Figure 3: Neural glide for the tibial nerve

Figure 3: Neural glide for the tibial nerve

To mobilise the tibial nerve within the deep posterior compartment, perform the above exercise from five to ten reps daily. Supporting the back of the leg as needed, flex and extend the knee, pointing the toes in plantar flexion, especially at the top of the arc of movement.

Figure 4: Mobilisation of the fascia of the deep posterior compartment

Figure 4: Mobilisation of the fascia of the deep posterior compartment

To mobilise the fascia of the deep posterior compartment, palpate just posterior to the tibia on the medial side of the leg. In sitting with knee flexed or in kneeling, place a golf ball in this area and one directly opposite on the other side of the leg. Slowly apply pressure medially to the area, while flexing or scrunching the toes and inverting the foot. Hold the pressure while moving the foot repeatedly, and then progress the balls along the tibia holding each spot for several seconds. This stretch can be performed as part of the therapeutic regimen, and may be helpful prior to activity.

Easing the pressure

In acute compartment syndrome, the way to relieve the build-up of pressure and save the tissue within the compartment from ischemia is to release the fascia through a fasciotomy. The assumption for the surgical management of CECS is the same, that releasing the fascia will normalize the perfusion of the compartment and relieve the pain. Current research, showing perfusion deficits do not exist within the compartment, questions the perfusion theory of pain, and thus the benefit of fasciotomy.

A researcher at the University of California reviewed the literature on the effectiveness of fasciotomy for CDPCS3. Her review revealed that the often quoted 80% success rate of fasciotomy treatment for CECS only included rates for treatment of the anterior compartment, not the deep posterior compartment. She proposed, therefore, that a difference exists between the success of anterior and deep posterior compartment fasciotomy, as determined by patient satisfaction.
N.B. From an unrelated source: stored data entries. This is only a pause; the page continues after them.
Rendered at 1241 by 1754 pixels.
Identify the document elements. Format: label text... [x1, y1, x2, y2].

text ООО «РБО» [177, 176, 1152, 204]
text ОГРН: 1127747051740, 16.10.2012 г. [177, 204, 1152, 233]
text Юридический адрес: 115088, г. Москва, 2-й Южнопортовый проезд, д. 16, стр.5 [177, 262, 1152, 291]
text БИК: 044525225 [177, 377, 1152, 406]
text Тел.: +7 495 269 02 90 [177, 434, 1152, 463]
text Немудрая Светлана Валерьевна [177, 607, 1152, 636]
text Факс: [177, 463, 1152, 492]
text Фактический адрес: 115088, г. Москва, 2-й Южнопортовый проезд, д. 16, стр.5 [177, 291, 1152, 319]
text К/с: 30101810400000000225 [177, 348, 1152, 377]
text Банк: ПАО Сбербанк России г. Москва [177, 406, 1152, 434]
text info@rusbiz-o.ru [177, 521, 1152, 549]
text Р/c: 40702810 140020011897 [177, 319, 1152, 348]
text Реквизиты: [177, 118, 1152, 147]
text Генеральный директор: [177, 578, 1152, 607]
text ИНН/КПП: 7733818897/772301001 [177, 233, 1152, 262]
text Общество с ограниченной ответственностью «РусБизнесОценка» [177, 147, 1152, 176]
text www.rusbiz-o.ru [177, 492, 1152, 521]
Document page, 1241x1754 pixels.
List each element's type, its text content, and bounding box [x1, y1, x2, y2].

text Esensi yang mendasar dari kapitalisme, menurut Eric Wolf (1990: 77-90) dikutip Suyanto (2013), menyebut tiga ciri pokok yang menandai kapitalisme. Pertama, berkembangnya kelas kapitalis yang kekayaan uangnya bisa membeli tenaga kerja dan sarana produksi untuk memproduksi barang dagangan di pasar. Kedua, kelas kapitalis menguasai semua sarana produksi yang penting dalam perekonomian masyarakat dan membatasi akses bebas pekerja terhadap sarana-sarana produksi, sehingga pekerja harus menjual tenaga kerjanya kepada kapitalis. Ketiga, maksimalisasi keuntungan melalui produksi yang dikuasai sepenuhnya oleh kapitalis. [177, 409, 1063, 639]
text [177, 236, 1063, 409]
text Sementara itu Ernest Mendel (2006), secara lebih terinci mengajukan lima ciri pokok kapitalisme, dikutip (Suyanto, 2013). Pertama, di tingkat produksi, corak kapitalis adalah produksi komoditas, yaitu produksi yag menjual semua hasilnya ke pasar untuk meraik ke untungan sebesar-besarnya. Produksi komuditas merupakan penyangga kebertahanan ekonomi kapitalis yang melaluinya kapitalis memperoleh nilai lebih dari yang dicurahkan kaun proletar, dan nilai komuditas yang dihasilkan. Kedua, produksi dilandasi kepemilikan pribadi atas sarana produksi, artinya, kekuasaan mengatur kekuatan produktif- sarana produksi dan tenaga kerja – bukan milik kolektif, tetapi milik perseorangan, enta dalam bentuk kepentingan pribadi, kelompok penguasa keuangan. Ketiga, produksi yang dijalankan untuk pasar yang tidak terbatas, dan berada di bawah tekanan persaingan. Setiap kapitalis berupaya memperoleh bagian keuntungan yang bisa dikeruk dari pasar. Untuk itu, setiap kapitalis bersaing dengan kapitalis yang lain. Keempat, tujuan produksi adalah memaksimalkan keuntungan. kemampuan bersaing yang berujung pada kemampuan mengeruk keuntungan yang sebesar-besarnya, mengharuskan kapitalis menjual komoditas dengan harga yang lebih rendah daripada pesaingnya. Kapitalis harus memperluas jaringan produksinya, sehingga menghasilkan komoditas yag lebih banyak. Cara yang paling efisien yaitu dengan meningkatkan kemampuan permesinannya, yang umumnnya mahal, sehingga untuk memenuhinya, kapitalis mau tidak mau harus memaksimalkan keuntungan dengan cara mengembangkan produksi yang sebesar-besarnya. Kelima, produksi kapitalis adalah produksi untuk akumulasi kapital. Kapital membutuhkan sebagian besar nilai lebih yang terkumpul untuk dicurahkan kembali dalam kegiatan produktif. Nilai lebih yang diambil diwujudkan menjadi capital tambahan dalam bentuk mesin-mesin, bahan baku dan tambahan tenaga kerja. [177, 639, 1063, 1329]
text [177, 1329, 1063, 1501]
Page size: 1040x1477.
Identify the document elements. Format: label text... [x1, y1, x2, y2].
Seven studies met criteria for inclusion in the meta-analysis. The review revealed that there was a significant difference between the outcome satisfaction of those with anterior compartment fasciotomy (83%) and those with deep posterior compartment fasciotomy (56%). Closer scrutiny revealed studies with patient satisfaction levels at 75%-100% satisfied reported return to activity levels of only 50%-75%5! In addition, the incidence of complication from the procedures in the studies reviewed ranged from 4% to 90% of cases.

There are several factors that may contribute to the low satisfaction scores. Since decreased perfusion is likely not the cause of pain in CDPCS, a fasciotomy may not address the problem at all. Accessing the deep posterior compartment is difficult, thus releasing the fascia along the entire compartment is challenging. Surgeons may not truly release the entire compartment in all cases. Rehabilitation standards also differ among practitioners, thus adding incomplete rehabilitation as a possible contributor to poor satisfaction outcomes.

Conclusion

Surveys show that 26%-33% of athletes with exercise induced lower leg pain have CECS in one of the compartments of the lower leg1. Pain on exertion in the calf of the lower leg is often caused by CDPCS. The prior assumption that the onset of pain after 20-30 minutes of exercise is due to increased pressure and decreased blood flow within the compartment is now under scrutiny. More likely, fascial strain is the cause of pain and the resulting decreased compliance is what causes the increased compartment pressure 2. To improve outcomes using conservative treatment, follow a systematic rehabilitation program, with emphasis on biomechanical analysis and correcting the factors that may have instigated the problem in the first place, namely, biomechanical deficits in running technique, fascial and nerve immobility, decreased range of motion, and muscle weakness.

  1. Br J Sports Med. 2004;38:709-717
  2. Bull Hospital for Joint Diseases.2005;62(3,4):77-84
  3. Tanza, Sue. ‘The Effectiveness Of Fasciotomy For Deep Posterior Chronic Compartment Syndrome As Measured By Patient Satisfaction: An Evidence-Based Review’. 2011. Presentation.